Il est assez facile de se rendre compte de la nature de la fête, comme je l'ai fait en allant avec une amie un samedi soir à l'Augustinerkeller.Cette Brasserie est un des temples de la bière à Munich, grâce à son immense Biergarten, fermé en ce moment, et à une série de salles dans la grosse bâtisse qui trône au milieu du jardin.
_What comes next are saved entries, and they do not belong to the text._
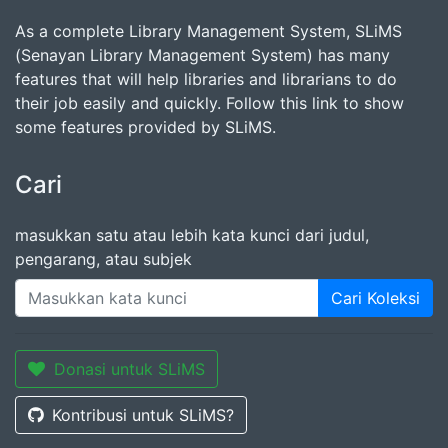
As a complete Library Management System, SLiMS
(Senayan Library Management System) has many
features that will help libraries and librarians to do
their job easily and quickly. Follow this link to show
some features provided by SLiMS.
Cari
masukkan satu atau lebih kata kunci dari judul,
pengarang, atau subjek
Cari Koleksi
Donasi untuk SLiMS
Kontribusi untuk SLiMS?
On peut y goûter partout cette fameuse bière forte, mais tout se passe dans les caves de l'endroit.


Mélodie en sous-sol
On y descend par un étroit escalier en colimaçon, qui donne l'impression d'aller dans les catacombes. Une petite porte en fer nous introduit dans une série de caves voûtées, en brique. Il est difficile de trouver une place sans réservation ou sans obstination. Nous avions choisi la seconde option et nous nous sommes finalement retrouvés assis dans un tonneau...
On peut naturellement manger et boire une série de bières Augustiner (une des meilleurs de Munich), mais nous étions là pour la bière forte, la Starkesbier. Elle arrive donc, en Mass, donc en chope d'un litre, rien de moins. Une telle bière, un peu sucrée, süss comme on dit ici, est fort agréable l'hiver. On l'imagine mal l'été, où son épaisseur ne ferait pas merveille. Un litre nous a suffit, mais nos voisins en ingurgitaient beaucoup plus. Son, nom la Maximator... Car toutes ces bières ont un nom en -tor, Triumphator, Salvator (et Dali)... Et lorsque la soirée termine (à tort), on se dit, puisqu'elle n'est pas venue, hein!, Maman a tort.

Les caves étaient bondées d'un public varié, relativement jeune - de mon point de vue. Tous les âges, les sexes, les classes sociales et les inclinations se mélangeaient autour de table où régnait, comme toujours, une ambiance bon enfant. Mais la surprise vint de ce que la plupart d'entre eux, et surtout les plus jeunes, étaient entrachtés. Pour ceux qui ont raté l'épisode 1, les Trachten sont les vêtements traditionnels bavarois, Dirndl pour les femmes, Lederhose pour les hommes, avec, en cette saison, une floraison de chapeaux à plumes qui en me font pas regretter ma casquette. On engage très vite la conversation avec vous. Ainsi avons-nous parlé une bonne partie de la soirée avec un sympathique Hamburger, pas très à cheval sur le maintien de sa ligne, ni de celle de son épouse, une authentique Bavaroise qui officiait là-bas comme serveuse.

Mais boire n'est qu'une partie de l'attrait (supposé) de la soirée. Un orchestre était installé dans l'une des salles, qui jouait un peu de variété internationale euh... YMCA), mais surtout des airs bavaro-autrichiens, comme on en raffole ici.
Le public les reprend en cœur, tous âges confondus. Très vite, on danse sur les tables, on tape de mains, bref, on transpire, ce qui permet de boire un peu plus. Pas d'Anton aus Tyrol, hélas, mais pour l'essentiel les airs entendus sont les tubes de l'Oktoberfest, Wahnsinn, Füstenfeld, Ab in den Süden, Köln (Viva Colonia), comme on peut le constater sur ces petites vidéos. Ici "So a schöner Tag" (texte ici, son ).




Les caves ferment à minuit, mais les bars restent ouverts. Quand on sait qu'il y a bien une dizaine d'endroits fêtant ainsi la Starkesbierfest, du mercredi au samedi, tout le long du mois de mars, on se dit, en effet, que le carême n'existe pas.